BEGIN

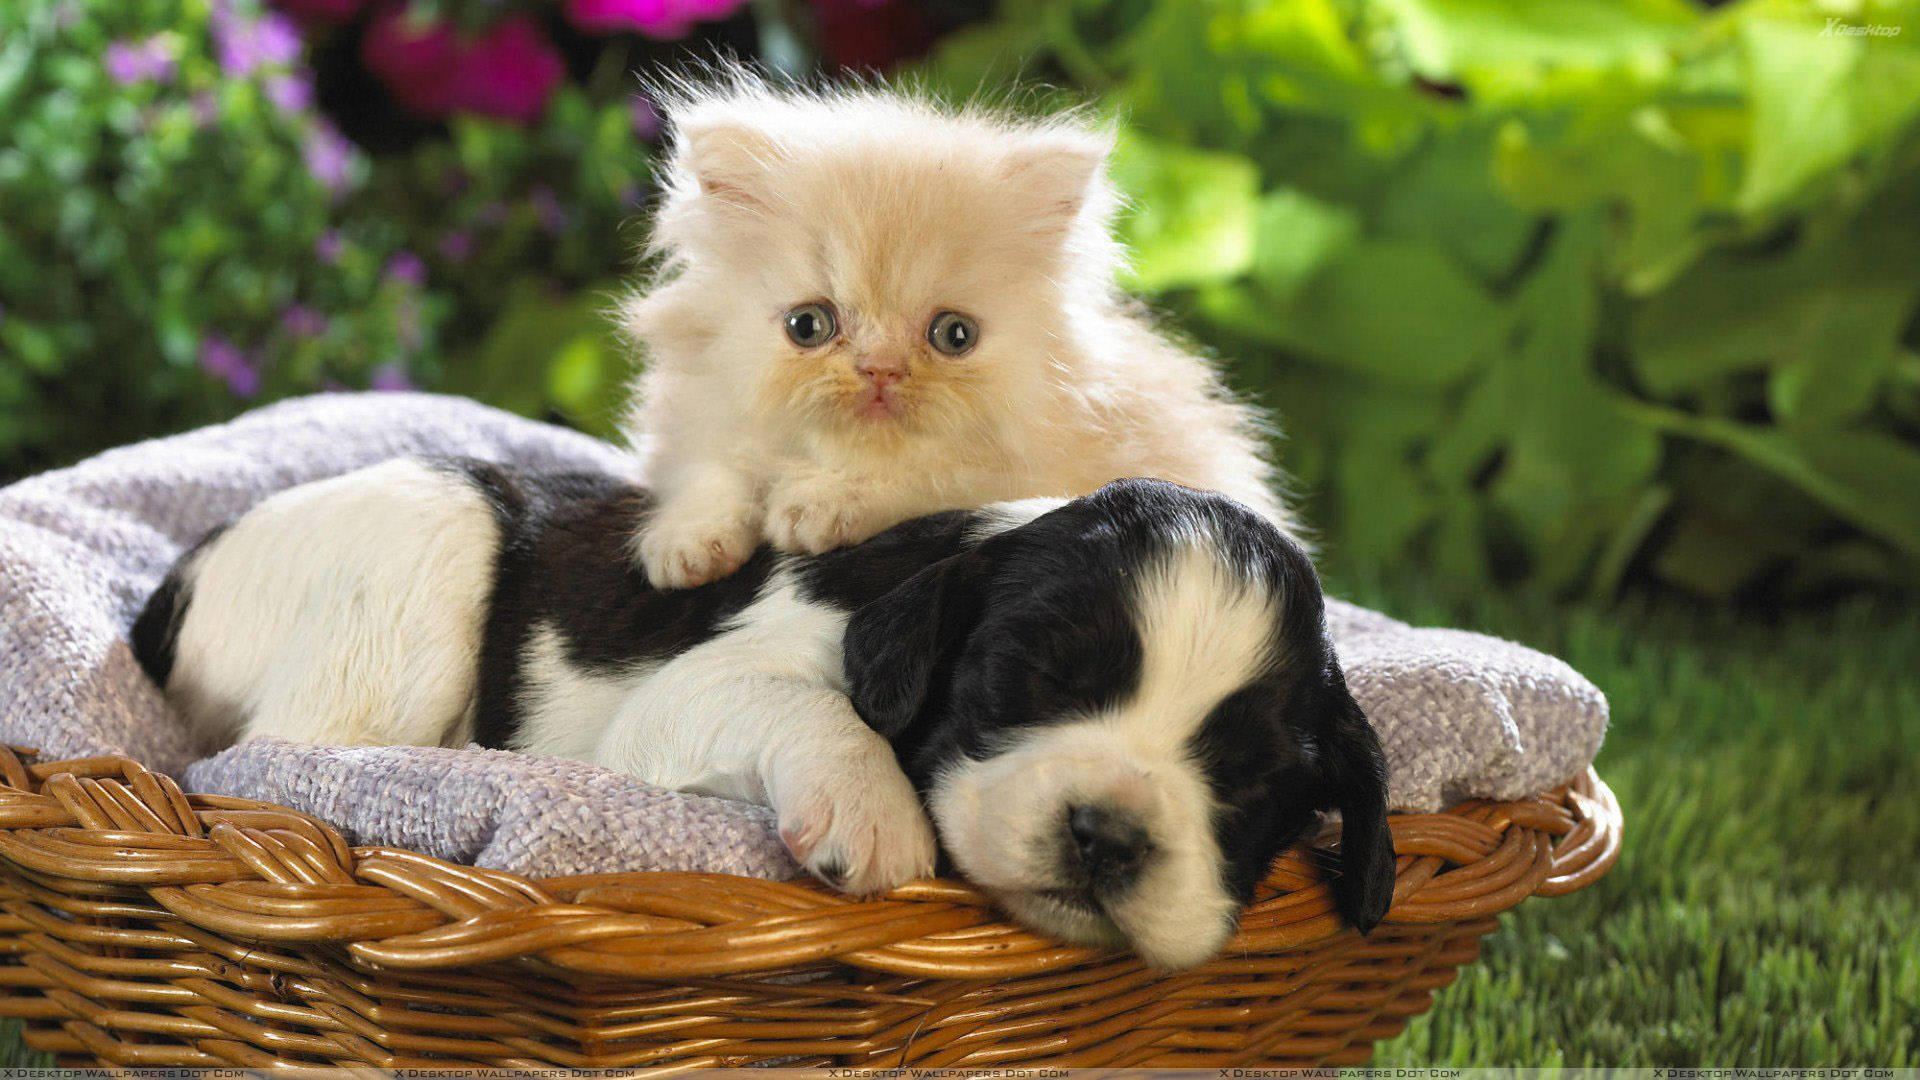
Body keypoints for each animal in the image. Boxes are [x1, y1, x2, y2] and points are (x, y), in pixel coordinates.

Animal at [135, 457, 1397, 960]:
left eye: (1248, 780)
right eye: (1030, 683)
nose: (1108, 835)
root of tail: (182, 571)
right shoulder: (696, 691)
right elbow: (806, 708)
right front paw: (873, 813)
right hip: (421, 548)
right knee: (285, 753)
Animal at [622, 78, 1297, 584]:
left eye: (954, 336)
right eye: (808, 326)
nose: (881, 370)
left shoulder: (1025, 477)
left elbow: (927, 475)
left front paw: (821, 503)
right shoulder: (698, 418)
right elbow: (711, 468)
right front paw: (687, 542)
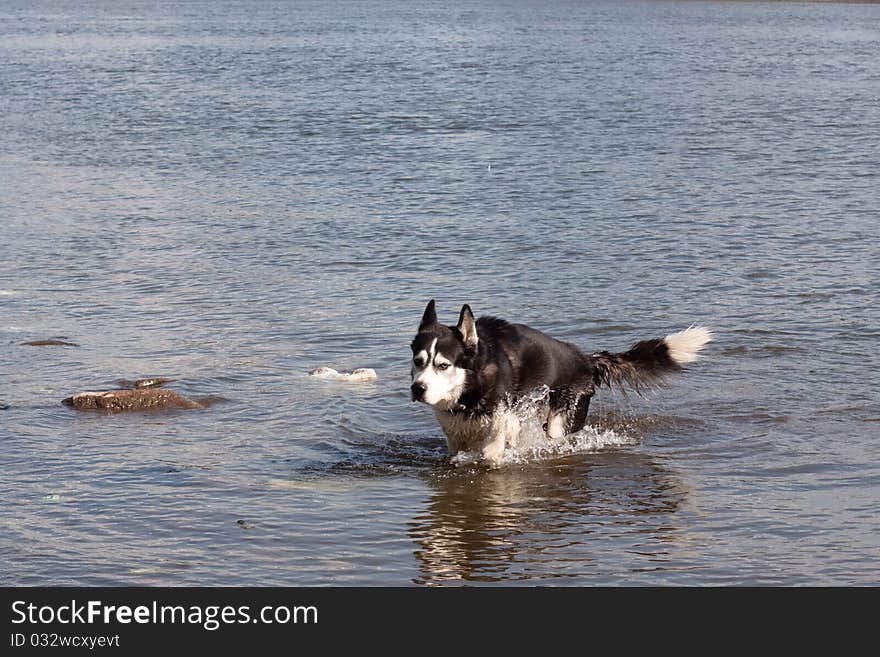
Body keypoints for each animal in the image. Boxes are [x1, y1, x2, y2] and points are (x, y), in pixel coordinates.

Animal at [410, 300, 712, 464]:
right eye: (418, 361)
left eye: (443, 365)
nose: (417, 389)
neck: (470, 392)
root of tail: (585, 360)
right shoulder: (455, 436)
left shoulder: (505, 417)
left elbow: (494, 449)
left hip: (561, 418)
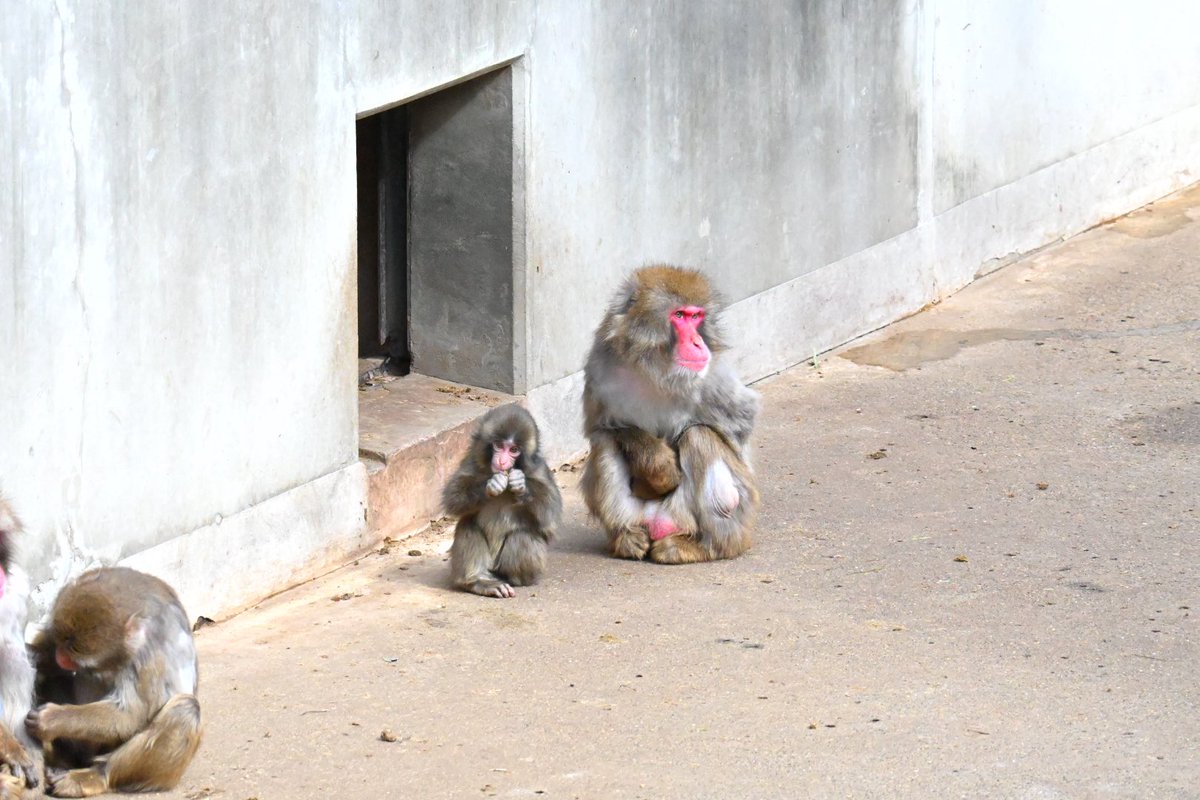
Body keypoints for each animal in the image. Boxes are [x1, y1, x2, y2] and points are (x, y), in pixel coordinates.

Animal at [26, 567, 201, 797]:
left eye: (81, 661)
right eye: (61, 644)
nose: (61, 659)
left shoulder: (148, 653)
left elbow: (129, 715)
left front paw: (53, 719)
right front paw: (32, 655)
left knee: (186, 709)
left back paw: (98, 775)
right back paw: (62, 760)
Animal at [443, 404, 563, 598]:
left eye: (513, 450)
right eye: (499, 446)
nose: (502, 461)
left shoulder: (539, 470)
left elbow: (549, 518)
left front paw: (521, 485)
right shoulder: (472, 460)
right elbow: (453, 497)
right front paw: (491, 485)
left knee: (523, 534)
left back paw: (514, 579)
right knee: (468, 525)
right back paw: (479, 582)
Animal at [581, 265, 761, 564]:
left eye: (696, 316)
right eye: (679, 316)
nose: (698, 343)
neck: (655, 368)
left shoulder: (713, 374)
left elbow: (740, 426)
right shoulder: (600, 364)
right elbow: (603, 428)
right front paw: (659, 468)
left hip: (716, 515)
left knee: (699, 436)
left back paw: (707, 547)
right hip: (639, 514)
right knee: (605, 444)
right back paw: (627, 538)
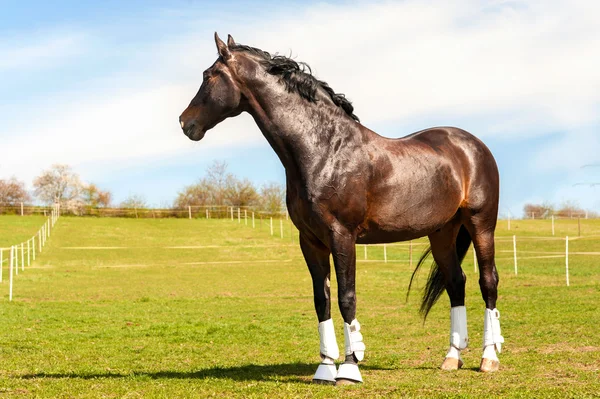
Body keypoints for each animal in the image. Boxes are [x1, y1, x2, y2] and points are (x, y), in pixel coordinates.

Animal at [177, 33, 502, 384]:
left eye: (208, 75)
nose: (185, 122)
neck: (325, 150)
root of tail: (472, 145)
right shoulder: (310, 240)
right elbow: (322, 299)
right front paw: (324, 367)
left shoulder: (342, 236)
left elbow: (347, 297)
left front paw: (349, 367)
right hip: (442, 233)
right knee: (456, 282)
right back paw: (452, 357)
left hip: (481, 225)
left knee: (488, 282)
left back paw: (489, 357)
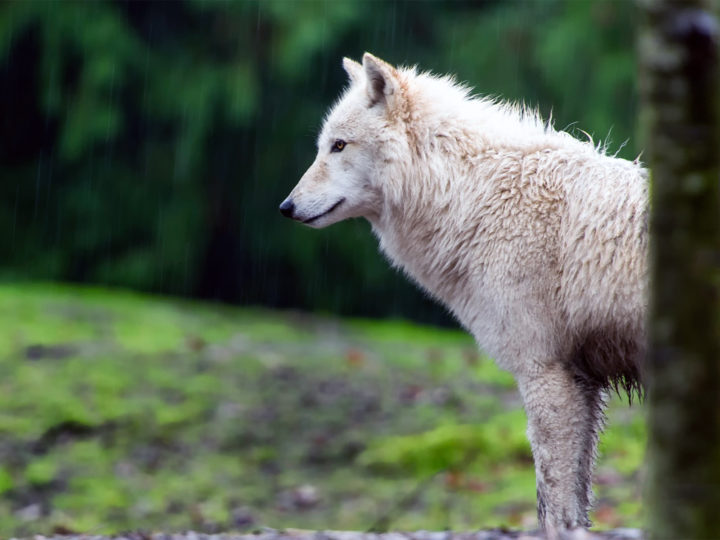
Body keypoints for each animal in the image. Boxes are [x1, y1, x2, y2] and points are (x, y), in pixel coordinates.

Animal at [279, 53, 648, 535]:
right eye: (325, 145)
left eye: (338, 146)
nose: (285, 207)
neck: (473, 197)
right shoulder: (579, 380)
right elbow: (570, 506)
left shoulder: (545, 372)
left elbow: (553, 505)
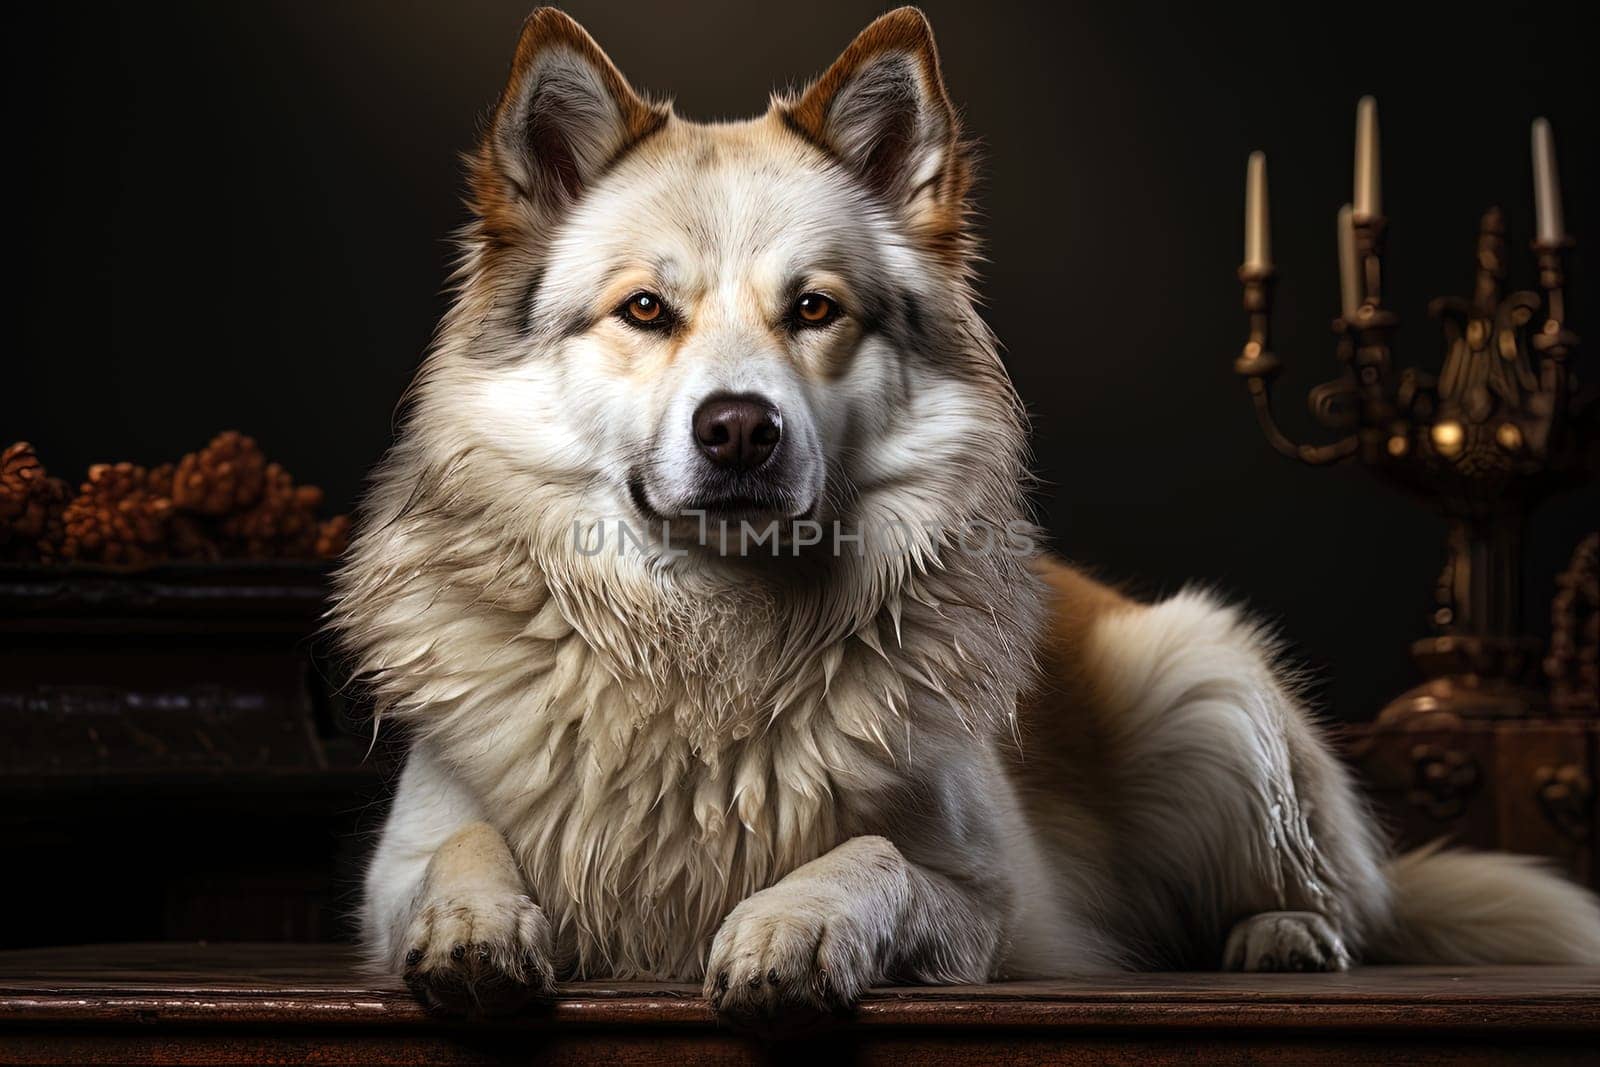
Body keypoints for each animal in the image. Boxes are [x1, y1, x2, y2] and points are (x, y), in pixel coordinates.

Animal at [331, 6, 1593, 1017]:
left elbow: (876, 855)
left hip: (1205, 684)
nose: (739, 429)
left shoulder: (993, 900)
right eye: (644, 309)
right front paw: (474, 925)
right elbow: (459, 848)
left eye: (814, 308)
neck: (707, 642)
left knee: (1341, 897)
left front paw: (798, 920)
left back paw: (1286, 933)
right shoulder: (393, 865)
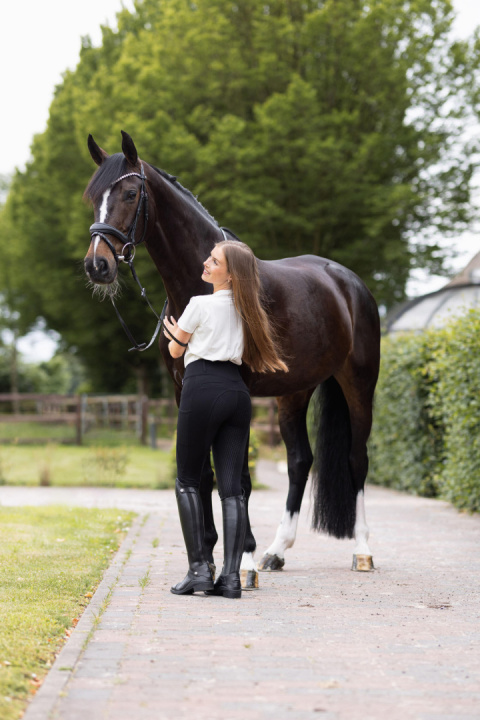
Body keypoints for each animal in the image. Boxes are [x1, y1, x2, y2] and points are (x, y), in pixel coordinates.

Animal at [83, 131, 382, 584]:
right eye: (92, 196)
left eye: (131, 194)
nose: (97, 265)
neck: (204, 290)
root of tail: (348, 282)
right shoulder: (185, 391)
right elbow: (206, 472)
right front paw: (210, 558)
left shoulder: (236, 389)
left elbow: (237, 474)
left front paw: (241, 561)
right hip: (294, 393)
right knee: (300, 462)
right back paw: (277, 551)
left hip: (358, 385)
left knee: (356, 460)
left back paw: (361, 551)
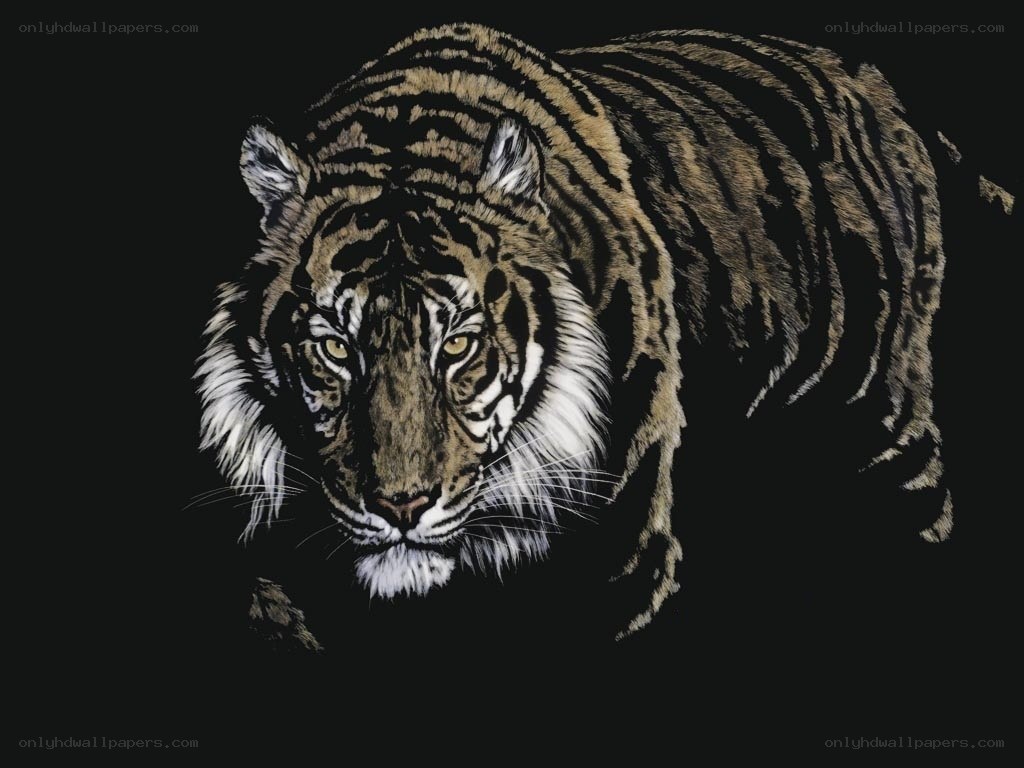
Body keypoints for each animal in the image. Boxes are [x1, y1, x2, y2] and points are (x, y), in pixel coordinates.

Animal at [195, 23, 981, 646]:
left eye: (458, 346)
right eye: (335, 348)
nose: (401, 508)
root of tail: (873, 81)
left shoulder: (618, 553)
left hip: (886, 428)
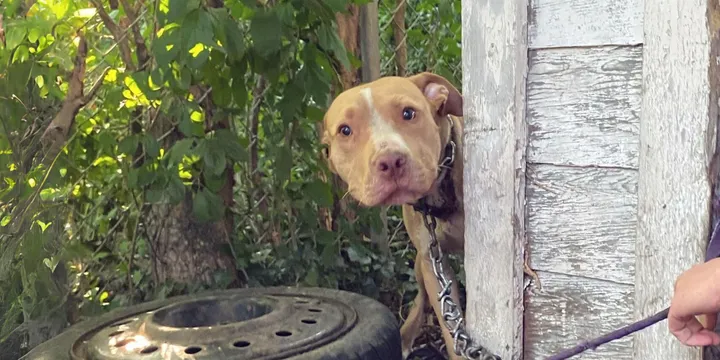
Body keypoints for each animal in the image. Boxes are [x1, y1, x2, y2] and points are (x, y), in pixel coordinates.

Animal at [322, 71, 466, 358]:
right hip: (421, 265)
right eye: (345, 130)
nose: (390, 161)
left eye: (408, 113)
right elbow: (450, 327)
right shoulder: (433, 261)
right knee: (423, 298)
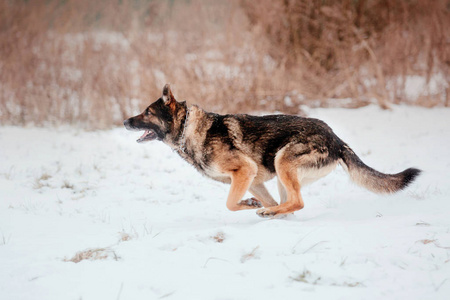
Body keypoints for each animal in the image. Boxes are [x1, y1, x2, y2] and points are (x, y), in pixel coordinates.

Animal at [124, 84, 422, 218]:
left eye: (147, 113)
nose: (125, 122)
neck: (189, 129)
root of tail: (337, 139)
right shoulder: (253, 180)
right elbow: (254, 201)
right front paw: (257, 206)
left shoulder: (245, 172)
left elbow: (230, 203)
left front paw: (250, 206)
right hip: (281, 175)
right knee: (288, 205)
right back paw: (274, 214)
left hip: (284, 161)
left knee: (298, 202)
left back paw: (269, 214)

END

Task directions:
Count the lines of the material above that contain the string "tail". Write nothing but the count.

The completed task:
6